Python Forum
What's a good practice project for learning BeautifulSoup4, which has a real use case - Printable Version

+- Python Forum (https://python-forum.io)
+-- Forum: Python Coding (https://python-forum.io/forum-7.html)
+--- Forum: Web Scraping & Web Development (https://python-forum.io/forum-13.html)
+--- Thread: What's a good practice project for learning BeautifulSoup4, which has a real use case (/thread-7854.html)



What's a good practice project for learning BeautifulSoup4, which has a real use case - league55 - Jan-27-2018

I want to get good at using BS4 in my scripts and want to do it by working on scripts that have some kind of real use. And I want to start simple.

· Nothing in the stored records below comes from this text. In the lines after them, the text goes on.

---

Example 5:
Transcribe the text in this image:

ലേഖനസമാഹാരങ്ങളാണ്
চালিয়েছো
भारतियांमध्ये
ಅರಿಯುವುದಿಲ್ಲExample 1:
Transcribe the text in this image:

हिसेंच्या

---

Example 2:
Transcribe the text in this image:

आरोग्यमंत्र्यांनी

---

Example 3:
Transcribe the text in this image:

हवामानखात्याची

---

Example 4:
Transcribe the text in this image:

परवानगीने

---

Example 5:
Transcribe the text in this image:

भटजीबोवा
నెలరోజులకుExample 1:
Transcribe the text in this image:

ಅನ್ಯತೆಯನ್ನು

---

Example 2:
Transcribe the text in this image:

RE: What's a good practice project for learning BeautifulSoup4, which has a real use case - wavic - Jan-27-2018

Chose what you want to get from a website and start coding. Start with something simple. Get the webpage title, then the header, after that all the paragraphs, all the links. Without a goal, it's hard to learn. Just reading the documentation is not gonna happen. If you have some questions or face obstacles feel free to share them here. We are willing to help.

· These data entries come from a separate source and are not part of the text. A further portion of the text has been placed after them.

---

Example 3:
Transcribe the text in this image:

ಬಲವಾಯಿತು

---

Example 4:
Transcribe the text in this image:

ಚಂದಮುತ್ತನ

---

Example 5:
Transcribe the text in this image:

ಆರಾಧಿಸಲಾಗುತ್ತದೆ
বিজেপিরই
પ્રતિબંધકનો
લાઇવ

For example, my first web scrapping script was to gather emails from a website for a bunch of people because there was not any document containing that info.

There are easy to follow tutorials here:
https://python-forum.io/Thread-Web-Scraping-part-1
https://python-forum.io/Thread-Web-scraping-part-2

You may start with them. Thanks to @snippsat.


RE: What's a good practice project for learning BeautifulSoup4, which has a real use case - league55 - Jan-27-2018

I just got a project idea inadvertently.

I found out that I can download my entire Google account history, or just parts of it. The use history is in html files inside subfolders.

These html files display just fine in a browser, but it's impossible to do anything useful with the data that way.

I looked at one of the files in a text editor and the html is HIDEOUS. I want to develop an automated way to extract the useful data.

But first I'll have a look at those tutorials you linked to see what they contain, that can help me.